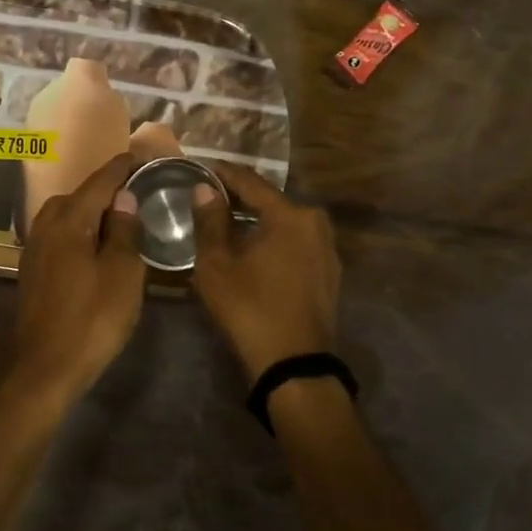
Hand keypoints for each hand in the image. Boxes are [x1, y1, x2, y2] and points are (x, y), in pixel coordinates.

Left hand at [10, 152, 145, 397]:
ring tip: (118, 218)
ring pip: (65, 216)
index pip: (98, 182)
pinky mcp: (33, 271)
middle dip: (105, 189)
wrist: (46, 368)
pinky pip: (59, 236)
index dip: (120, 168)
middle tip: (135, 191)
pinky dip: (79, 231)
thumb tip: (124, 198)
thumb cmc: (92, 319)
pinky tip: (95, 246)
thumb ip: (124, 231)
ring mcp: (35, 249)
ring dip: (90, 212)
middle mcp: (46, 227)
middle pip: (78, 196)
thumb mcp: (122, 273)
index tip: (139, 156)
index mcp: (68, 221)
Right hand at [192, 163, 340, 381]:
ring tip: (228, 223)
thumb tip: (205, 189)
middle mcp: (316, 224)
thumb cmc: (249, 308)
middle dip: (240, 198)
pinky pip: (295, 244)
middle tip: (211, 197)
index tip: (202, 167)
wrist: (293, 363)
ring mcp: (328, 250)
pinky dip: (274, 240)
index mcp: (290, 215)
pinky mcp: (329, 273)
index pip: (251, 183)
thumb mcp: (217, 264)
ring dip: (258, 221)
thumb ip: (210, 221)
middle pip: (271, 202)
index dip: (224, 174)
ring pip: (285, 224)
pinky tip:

_TASK TO COMPLETE_: The assignment is to restate, word for word, each line from the one containing "index dip: (120, 168)" through the final line of the material above.

_RESULT FOR THIS EXERCISE_:
index dip: (120, 168)
middle tip: (135, 191)
pinky dip: (79, 231)
thumb tip: (124, 198)
thumb cmc: (92, 319)
pinky tip: (95, 246)
thumb ip: (124, 231)
ring mcp: (35, 249)
ring dip: (90, 212)
middle mcp: (46, 227)
middle pip: (78, 196)
thumb mcp: (122, 273)
index tip: (139, 156)
index mcp: (68, 221)
Right hand at [192, 163, 340, 381]:
ring tip: (228, 223)
thumb tip: (205, 189)
middle mcp: (316, 224)
thumb cmc: (249, 308)
middle dip: (240, 198)
pinky pip: (295, 244)
middle tip: (211, 197)
index tip: (202, 167)
wrist: (293, 363)
ring mcp: (328, 250)
pinky dip: (274, 240)
index mcp: (290, 215)
pinky mcp: (329, 273)
index pip: (251, 183)
thumb mcp: (217, 264)
ring dip: (258, 221)
thumb ip: (210, 221)
middle pip: (271, 202)
index dip: (224, 174)
ring pip: (285, 224)
pinky tip:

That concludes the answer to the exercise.